__Your objective__: Return all of the data that follows precisely, leaving every image out.

Stored records:
:::

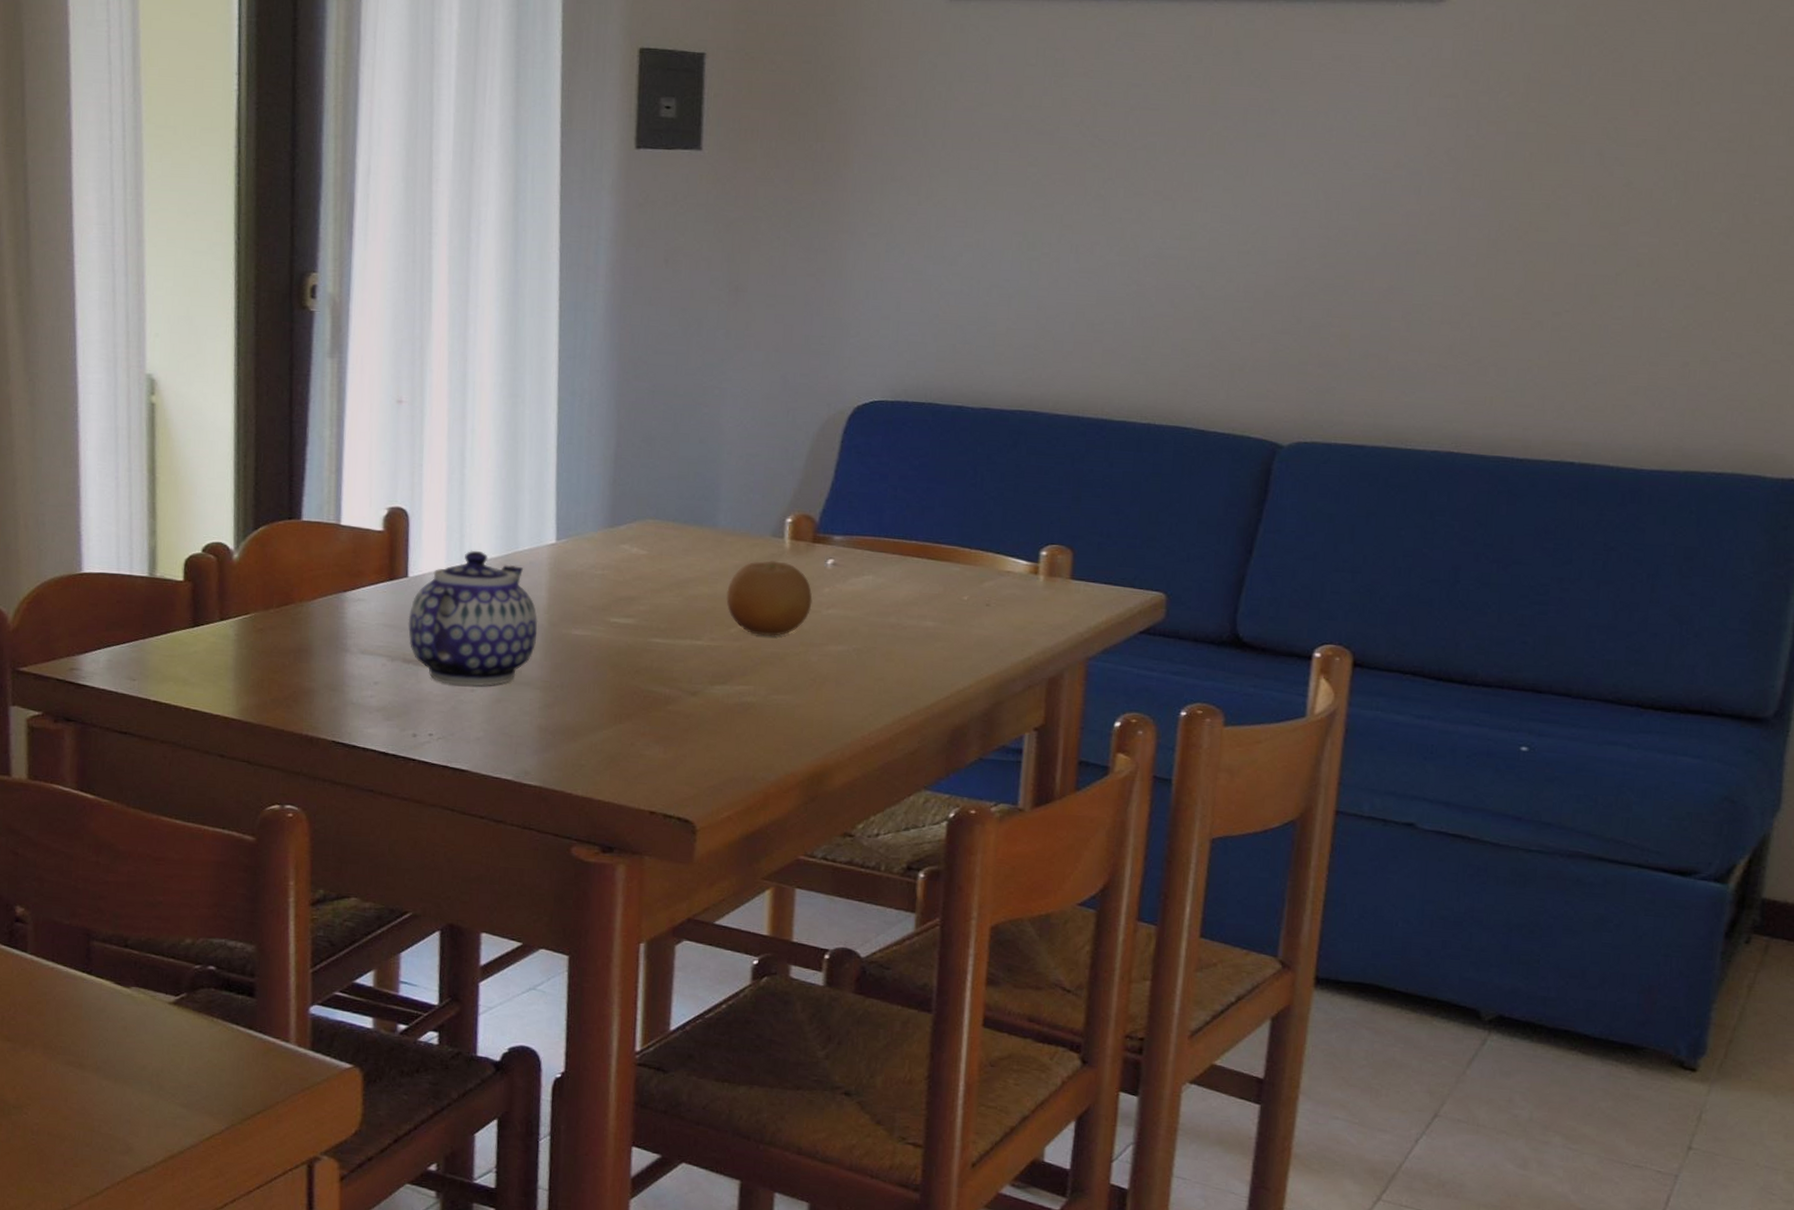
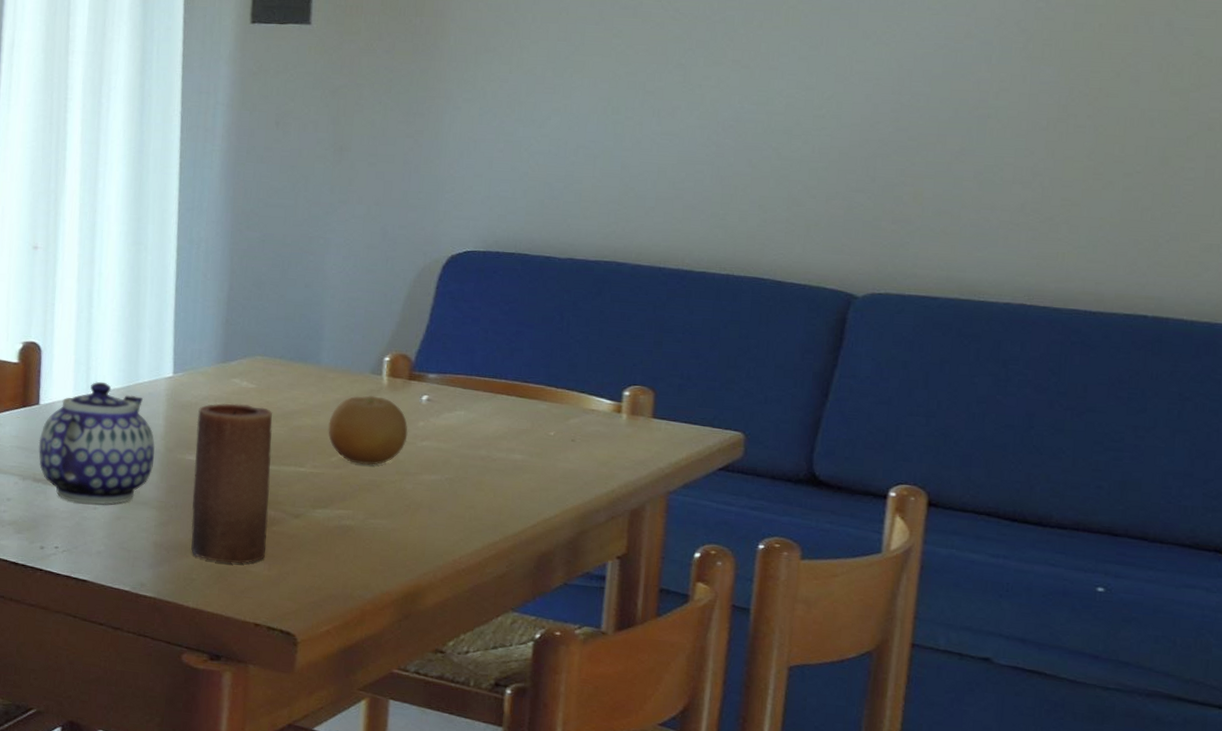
candle: none [579,571,667,748] -> present [191,403,273,564]

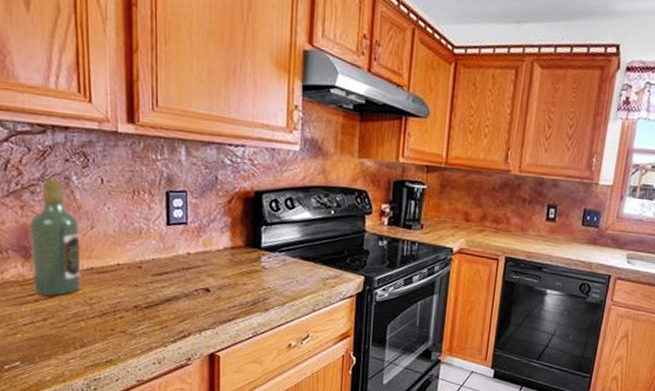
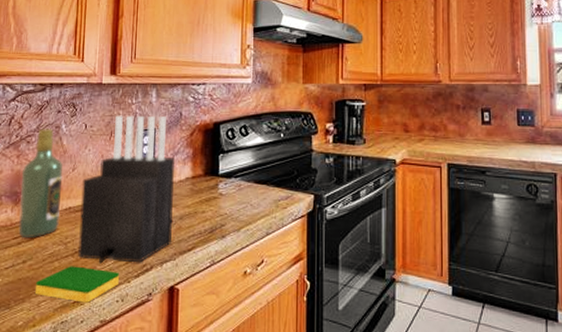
dish sponge: none [61,327,155,363] -> present [35,266,120,303]
knife block: none [104,171,210,329] -> present [78,115,175,264]

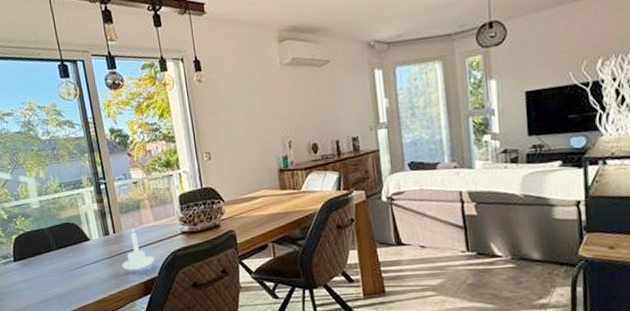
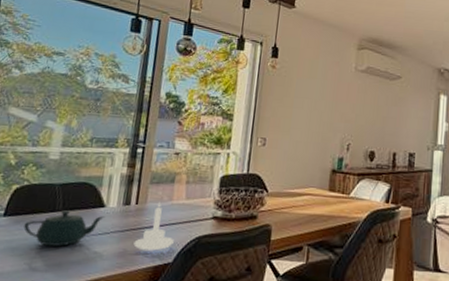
teapot: none [32,248,93,280] -> present [23,210,106,247]

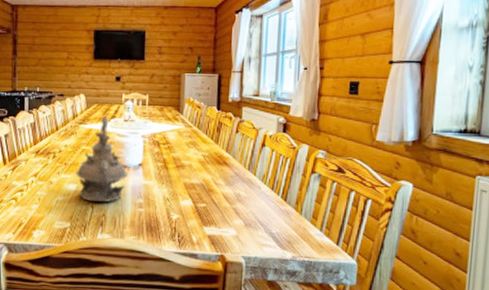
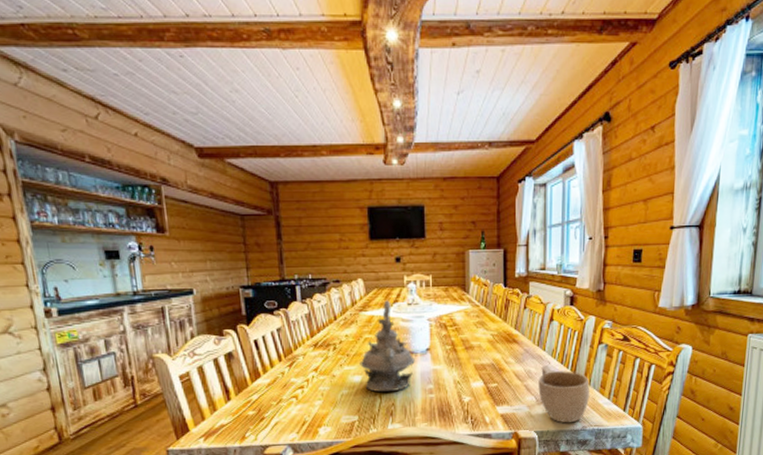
cup: none [247,189,301,252] -> present [538,364,590,423]

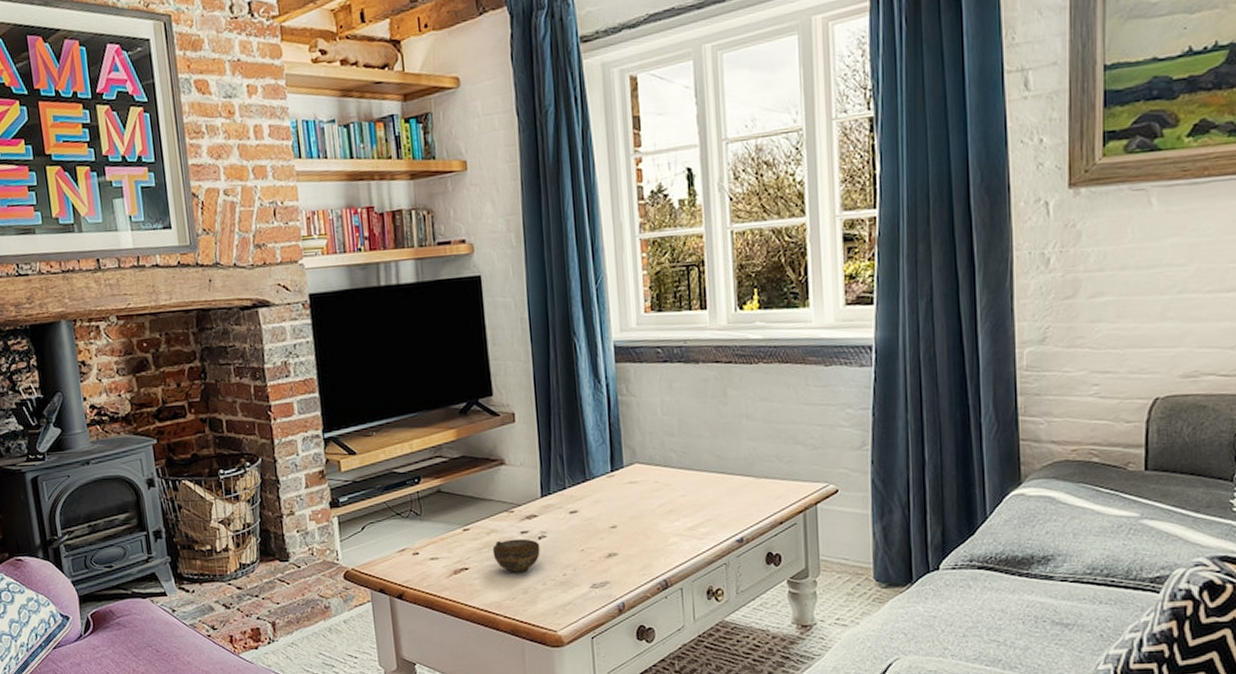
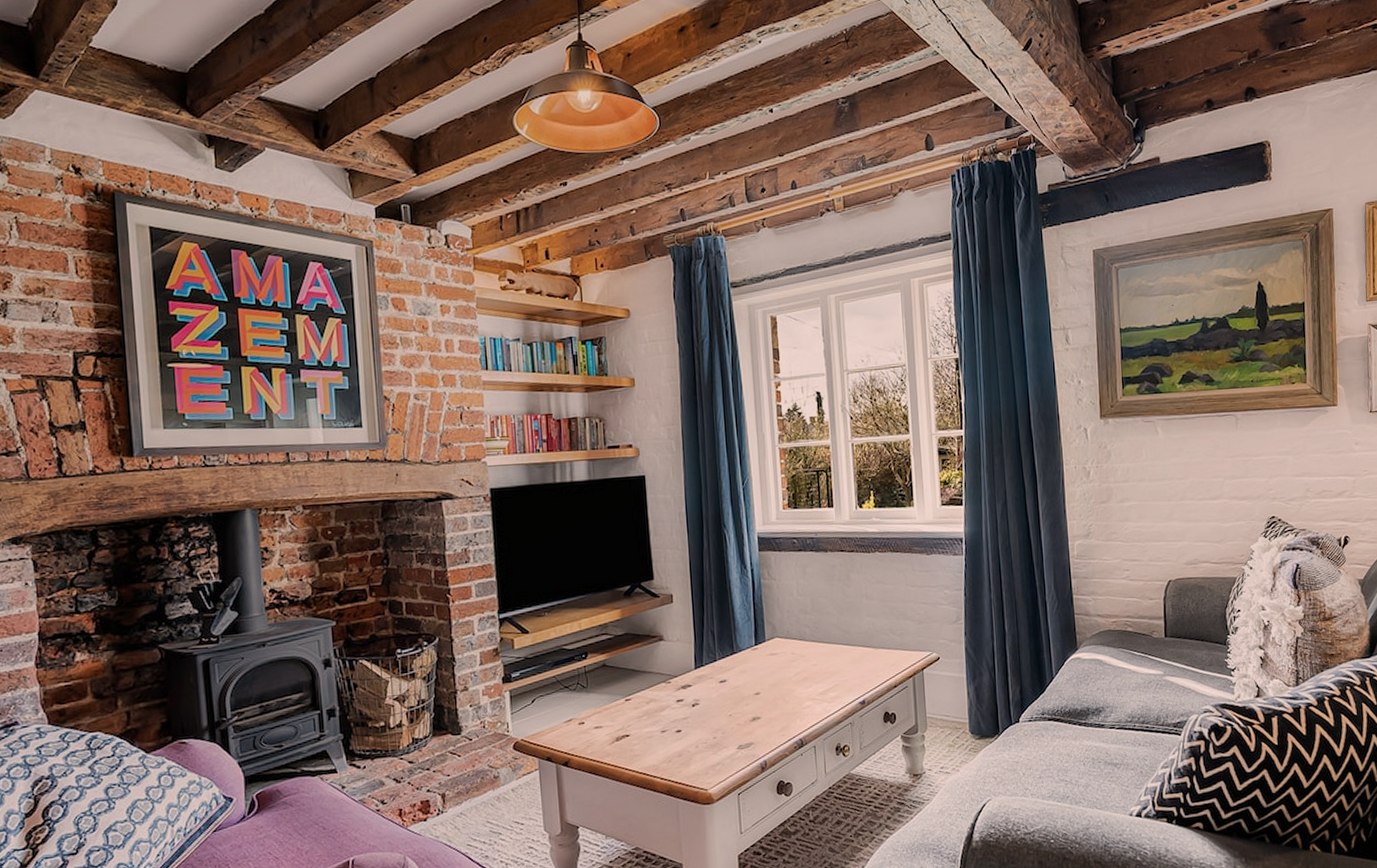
cup: present [492,539,540,573] -> none [651,706,694,738]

:::

__Task solution__:
candle: none [579,571,667,748] -> present [191,403,273,564]

dish sponge: none [61,327,155,363] -> present [35,266,120,303]
knife block: none [104,171,210,329] -> present [78,115,175,264]

teapot: none [32,248,93,280] -> present [23,210,106,247]

cup: none [247,189,301,252] -> present [538,364,590,423]

cup: present [492,539,540,573] -> none [651,706,694,738]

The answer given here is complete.